WORK INSTRUCTIONS – Which lines of the entries below run from the one holding "10: (201, 315, 3.79)" to the one holding "36: (139, 187, 5.10)", inclusive? Set down exactly those lines and no others.

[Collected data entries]
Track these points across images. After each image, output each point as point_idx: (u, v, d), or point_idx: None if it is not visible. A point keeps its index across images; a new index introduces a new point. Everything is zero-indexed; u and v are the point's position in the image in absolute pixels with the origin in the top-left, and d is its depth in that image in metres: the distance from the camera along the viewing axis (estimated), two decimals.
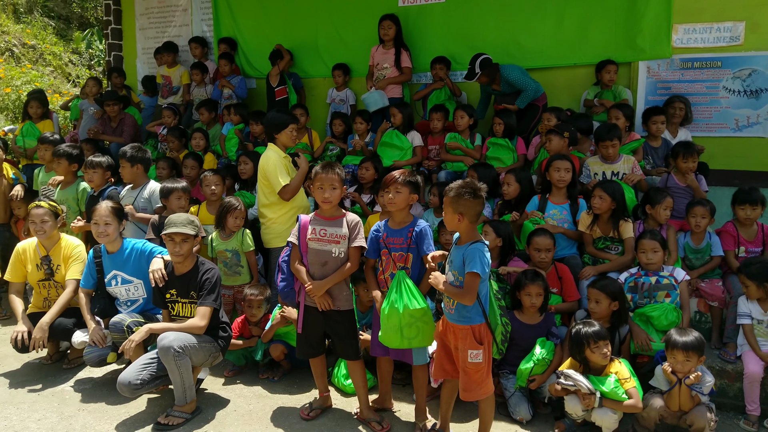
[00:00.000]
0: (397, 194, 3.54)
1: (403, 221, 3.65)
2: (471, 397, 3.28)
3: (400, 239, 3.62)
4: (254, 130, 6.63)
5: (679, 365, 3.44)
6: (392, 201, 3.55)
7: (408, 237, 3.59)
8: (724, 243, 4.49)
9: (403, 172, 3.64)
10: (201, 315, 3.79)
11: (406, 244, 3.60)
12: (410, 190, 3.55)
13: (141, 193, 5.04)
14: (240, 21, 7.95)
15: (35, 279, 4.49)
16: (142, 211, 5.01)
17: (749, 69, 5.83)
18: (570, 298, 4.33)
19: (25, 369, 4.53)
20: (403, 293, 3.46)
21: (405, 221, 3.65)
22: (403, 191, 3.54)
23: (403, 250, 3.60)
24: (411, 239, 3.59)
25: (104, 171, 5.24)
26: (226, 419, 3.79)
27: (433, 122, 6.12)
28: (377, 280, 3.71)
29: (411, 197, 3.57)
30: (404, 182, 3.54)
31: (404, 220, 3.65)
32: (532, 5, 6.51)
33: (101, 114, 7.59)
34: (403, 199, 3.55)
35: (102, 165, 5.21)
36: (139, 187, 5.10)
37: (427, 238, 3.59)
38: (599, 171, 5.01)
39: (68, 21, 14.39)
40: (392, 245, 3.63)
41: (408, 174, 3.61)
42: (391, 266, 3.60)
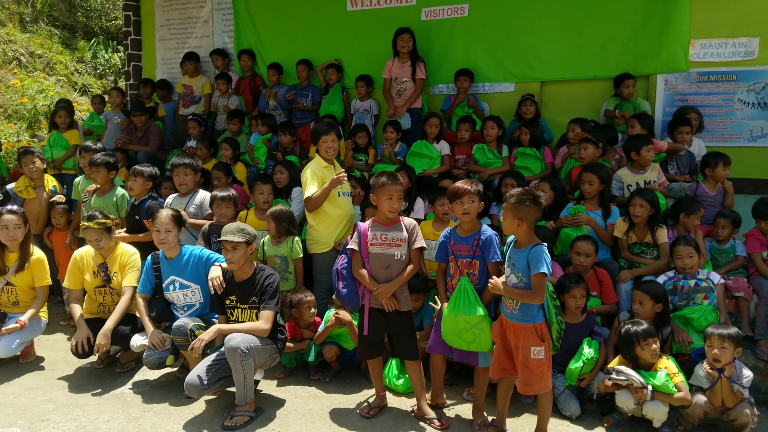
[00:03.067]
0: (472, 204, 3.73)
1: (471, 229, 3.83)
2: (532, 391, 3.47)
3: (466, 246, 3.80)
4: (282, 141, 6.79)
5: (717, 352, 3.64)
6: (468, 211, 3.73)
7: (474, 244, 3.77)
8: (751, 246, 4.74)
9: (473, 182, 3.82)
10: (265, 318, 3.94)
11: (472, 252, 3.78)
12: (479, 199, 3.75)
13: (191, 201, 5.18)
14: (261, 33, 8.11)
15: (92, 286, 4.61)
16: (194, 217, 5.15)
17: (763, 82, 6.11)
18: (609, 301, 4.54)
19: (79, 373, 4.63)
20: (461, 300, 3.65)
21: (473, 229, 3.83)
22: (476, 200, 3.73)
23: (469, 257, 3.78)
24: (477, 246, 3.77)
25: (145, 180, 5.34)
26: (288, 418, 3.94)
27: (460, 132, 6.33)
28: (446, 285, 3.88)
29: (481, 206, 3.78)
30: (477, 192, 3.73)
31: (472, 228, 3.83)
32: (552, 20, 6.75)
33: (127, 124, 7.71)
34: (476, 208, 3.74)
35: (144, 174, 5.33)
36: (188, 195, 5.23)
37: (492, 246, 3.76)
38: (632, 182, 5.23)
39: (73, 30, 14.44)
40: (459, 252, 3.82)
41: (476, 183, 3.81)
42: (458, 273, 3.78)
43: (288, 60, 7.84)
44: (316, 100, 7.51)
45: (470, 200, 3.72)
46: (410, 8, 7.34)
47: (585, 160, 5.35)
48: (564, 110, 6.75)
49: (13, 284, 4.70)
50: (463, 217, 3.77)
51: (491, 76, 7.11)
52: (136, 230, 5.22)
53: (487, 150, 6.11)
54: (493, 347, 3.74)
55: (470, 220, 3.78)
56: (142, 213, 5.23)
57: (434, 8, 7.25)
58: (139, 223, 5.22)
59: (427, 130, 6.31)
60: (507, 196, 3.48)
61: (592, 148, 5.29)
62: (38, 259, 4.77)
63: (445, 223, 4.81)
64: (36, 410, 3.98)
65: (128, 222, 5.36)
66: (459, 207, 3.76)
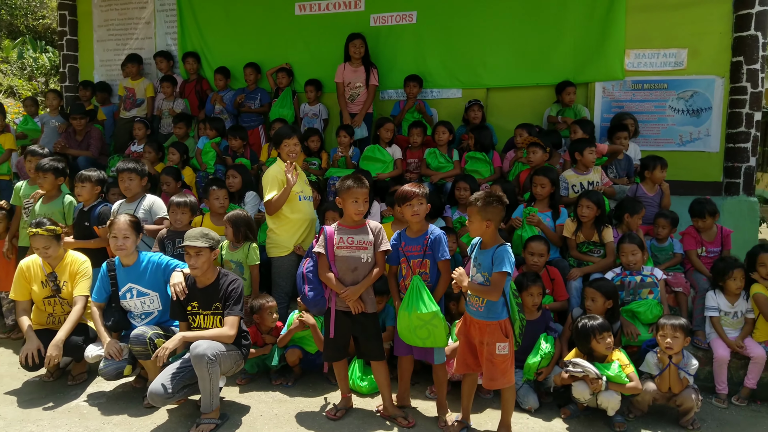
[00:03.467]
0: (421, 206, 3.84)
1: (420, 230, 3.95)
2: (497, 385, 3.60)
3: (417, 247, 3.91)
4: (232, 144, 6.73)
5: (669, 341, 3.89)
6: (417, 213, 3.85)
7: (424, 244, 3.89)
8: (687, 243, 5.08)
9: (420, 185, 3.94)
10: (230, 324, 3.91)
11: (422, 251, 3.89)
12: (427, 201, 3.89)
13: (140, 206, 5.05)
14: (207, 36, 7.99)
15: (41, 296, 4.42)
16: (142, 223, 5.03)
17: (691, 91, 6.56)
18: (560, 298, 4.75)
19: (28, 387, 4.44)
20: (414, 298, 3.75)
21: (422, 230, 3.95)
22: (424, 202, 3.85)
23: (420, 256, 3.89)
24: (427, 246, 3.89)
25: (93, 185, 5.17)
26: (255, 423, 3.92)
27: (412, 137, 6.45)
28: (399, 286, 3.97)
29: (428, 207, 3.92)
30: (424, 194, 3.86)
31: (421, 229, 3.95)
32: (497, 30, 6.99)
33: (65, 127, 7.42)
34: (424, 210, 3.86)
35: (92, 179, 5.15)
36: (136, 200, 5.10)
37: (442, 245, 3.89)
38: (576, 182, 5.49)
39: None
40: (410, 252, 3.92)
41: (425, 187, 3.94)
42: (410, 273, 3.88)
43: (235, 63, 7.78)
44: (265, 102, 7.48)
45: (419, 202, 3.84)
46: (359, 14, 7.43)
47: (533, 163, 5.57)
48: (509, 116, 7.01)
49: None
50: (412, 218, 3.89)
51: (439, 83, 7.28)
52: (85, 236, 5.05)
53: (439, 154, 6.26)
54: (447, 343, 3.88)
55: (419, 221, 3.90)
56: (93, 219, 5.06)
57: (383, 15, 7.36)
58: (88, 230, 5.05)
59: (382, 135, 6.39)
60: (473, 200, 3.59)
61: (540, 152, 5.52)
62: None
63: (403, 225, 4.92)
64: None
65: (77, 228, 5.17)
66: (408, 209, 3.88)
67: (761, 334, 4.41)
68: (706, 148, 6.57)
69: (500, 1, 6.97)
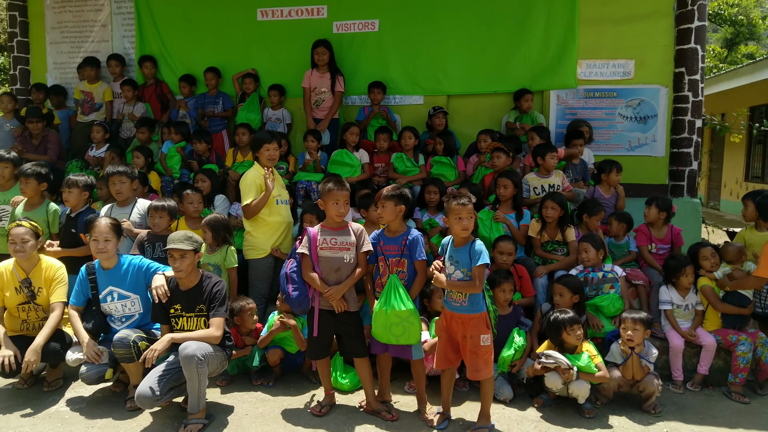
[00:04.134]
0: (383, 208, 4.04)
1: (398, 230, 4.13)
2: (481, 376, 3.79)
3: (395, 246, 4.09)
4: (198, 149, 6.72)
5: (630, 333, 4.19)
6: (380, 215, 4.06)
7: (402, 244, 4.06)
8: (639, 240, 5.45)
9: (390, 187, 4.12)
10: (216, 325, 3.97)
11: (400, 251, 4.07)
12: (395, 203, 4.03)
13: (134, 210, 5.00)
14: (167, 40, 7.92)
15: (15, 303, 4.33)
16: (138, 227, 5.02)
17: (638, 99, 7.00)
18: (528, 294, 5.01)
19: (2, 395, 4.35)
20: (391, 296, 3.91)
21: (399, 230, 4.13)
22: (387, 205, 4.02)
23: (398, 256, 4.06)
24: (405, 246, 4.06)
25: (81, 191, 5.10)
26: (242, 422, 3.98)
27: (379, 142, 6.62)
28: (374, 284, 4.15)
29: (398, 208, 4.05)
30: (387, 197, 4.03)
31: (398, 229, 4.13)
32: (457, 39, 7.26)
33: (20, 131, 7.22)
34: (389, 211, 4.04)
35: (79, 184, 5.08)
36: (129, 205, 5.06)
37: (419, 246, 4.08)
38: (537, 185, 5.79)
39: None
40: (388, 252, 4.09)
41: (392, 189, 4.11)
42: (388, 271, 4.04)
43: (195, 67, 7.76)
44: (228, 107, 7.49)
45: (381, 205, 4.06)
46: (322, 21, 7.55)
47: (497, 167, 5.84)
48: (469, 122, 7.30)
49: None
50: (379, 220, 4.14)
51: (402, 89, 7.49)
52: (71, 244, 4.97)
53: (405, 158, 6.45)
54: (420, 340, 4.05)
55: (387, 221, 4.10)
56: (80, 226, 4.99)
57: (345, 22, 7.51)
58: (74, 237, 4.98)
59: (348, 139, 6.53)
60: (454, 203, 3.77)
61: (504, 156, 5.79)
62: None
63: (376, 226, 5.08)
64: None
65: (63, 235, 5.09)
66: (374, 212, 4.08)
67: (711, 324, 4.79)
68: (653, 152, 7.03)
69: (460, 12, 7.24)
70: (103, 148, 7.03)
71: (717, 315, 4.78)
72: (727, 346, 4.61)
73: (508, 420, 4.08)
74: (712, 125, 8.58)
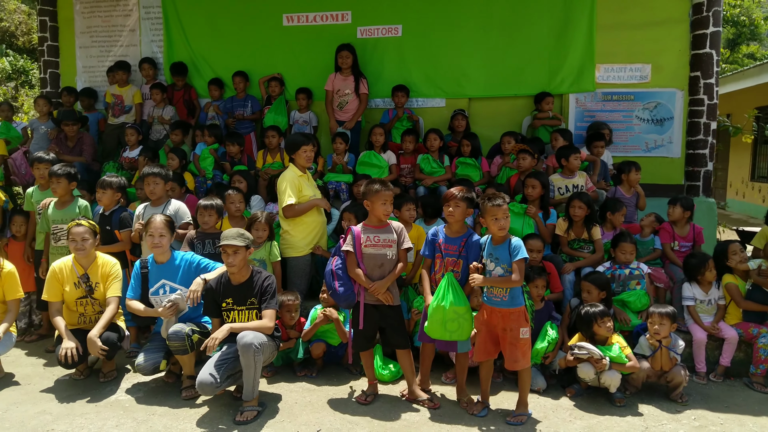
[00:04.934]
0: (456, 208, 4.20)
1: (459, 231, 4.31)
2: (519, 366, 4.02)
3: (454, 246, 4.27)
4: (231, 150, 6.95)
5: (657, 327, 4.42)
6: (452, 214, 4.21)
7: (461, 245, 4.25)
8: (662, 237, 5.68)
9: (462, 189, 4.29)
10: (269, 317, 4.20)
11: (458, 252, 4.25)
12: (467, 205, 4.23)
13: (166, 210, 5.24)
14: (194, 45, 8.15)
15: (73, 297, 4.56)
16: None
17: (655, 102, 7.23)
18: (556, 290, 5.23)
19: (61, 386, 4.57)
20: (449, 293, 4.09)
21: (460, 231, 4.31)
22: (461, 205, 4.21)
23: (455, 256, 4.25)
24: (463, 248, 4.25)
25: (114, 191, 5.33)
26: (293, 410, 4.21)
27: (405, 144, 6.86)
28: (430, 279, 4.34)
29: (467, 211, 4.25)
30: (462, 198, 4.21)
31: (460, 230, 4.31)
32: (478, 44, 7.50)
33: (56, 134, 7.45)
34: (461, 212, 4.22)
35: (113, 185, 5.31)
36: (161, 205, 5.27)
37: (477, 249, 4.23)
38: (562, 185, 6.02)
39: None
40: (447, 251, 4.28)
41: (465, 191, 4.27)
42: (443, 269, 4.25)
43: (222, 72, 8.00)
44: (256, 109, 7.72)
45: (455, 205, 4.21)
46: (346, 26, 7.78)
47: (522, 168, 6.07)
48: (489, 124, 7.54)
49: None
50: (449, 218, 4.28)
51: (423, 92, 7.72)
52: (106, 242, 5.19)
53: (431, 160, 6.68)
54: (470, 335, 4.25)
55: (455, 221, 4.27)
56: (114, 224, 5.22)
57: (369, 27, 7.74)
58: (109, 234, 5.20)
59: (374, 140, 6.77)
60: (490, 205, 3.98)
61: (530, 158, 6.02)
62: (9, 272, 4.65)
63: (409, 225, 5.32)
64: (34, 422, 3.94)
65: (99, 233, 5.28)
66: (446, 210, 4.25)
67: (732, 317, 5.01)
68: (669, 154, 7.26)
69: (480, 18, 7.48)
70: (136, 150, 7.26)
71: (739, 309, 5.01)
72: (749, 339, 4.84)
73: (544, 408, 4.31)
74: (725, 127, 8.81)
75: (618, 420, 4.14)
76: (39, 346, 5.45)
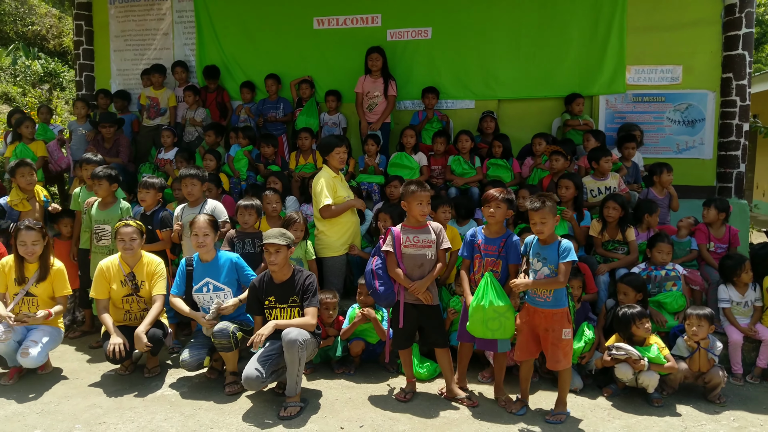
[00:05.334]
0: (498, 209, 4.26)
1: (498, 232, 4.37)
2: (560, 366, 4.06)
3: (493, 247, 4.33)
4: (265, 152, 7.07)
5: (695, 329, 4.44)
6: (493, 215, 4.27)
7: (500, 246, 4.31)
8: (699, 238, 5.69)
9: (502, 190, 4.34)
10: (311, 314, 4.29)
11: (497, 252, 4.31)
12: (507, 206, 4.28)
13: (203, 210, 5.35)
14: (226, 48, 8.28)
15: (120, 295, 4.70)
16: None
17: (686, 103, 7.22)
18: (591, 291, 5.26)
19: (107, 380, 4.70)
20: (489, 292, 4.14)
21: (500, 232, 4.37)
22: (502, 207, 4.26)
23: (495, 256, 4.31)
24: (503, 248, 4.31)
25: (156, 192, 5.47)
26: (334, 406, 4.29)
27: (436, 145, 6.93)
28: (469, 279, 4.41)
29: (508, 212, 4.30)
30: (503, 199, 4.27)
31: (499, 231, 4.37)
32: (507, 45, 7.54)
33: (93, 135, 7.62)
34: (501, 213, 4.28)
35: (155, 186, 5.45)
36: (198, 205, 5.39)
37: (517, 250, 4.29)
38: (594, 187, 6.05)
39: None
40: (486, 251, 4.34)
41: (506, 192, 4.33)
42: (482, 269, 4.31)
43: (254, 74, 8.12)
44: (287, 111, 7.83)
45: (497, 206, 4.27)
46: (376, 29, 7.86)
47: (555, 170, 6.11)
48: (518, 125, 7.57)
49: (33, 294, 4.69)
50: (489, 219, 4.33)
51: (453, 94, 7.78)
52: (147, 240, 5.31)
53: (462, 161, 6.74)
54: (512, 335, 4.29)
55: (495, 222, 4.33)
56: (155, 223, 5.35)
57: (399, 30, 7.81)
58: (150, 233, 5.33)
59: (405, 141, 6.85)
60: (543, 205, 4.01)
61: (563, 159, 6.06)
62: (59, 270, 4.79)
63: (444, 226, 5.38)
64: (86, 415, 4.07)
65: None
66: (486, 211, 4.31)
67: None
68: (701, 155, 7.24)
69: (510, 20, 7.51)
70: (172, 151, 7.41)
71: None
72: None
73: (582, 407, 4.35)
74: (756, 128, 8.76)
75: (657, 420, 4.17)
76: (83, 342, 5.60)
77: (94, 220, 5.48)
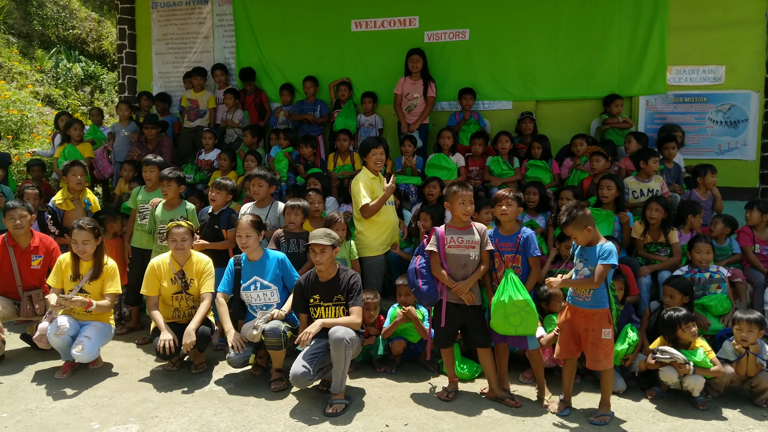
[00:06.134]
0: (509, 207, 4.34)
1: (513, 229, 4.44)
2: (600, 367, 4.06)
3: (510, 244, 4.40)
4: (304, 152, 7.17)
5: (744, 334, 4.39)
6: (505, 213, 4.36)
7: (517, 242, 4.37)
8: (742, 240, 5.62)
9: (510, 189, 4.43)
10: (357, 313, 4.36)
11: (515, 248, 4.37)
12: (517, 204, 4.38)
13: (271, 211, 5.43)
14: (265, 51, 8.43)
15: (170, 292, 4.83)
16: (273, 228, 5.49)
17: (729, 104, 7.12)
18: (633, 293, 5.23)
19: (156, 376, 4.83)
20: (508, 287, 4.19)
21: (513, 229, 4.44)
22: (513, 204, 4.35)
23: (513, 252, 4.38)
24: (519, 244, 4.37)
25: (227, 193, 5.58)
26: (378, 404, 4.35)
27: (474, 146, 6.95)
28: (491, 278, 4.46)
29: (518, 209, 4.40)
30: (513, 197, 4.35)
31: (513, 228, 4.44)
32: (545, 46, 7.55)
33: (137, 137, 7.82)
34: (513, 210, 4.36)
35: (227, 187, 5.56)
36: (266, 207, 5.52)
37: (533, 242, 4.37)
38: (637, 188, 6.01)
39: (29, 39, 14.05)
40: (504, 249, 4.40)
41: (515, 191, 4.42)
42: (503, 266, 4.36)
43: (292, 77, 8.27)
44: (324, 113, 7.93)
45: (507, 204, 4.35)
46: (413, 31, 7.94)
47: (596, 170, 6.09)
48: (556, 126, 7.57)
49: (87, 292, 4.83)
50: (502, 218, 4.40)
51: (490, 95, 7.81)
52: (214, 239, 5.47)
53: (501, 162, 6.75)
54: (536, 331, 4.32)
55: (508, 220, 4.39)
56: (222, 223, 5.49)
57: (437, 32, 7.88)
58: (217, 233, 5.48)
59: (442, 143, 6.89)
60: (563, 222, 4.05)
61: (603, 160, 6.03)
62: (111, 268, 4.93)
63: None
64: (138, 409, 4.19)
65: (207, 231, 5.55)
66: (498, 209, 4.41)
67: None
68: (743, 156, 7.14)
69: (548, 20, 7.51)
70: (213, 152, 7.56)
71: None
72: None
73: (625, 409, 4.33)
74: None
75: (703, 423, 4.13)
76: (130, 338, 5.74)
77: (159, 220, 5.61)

...

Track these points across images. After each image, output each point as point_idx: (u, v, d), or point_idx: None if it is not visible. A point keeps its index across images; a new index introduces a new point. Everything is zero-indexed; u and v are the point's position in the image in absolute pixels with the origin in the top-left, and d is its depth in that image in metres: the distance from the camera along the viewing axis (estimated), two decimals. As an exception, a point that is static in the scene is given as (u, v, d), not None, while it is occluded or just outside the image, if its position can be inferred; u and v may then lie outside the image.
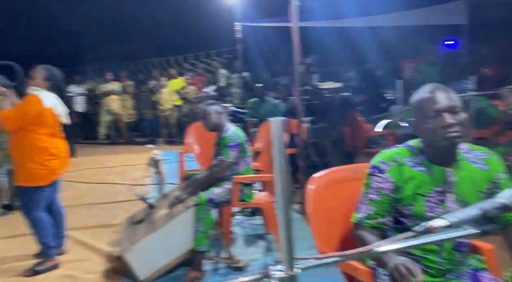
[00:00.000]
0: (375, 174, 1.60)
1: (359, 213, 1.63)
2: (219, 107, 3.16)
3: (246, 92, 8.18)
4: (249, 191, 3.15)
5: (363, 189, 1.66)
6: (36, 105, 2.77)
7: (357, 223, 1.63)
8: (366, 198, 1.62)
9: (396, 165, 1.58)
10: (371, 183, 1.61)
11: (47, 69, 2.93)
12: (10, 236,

SOLUTION TO THIS TASK –
10: (201, 315, 3.79)
11: (406, 244, 3.60)
12: (410, 190, 3.55)
13: (141, 193, 5.04)
14: (240, 21, 7.95)
15: (35, 279, 4.49)
16: (142, 211, 5.01)
17: (749, 69, 5.83)
18: (570, 298, 4.33)
19: (25, 369, 4.53)
20: (403, 293, 3.46)
21: (405, 221, 3.65)
22: (403, 191, 3.54)
23: (403, 250, 3.60)
24: (411, 239, 3.59)
25: (104, 171, 5.24)
26: (226, 419, 3.79)
27: (433, 122, 6.12)
28: (377, 280, 3.71)
29: (411, 197, 3.57)
30: (404, 182, 3.54)
31: (404, 220, 3.65)
32: (532, 5, 6.51)
33: (101, 114, 7.59)
34: (403, 199, 3.55)
35: (102, 165, 5.21)
36: (139, 187, 5.10)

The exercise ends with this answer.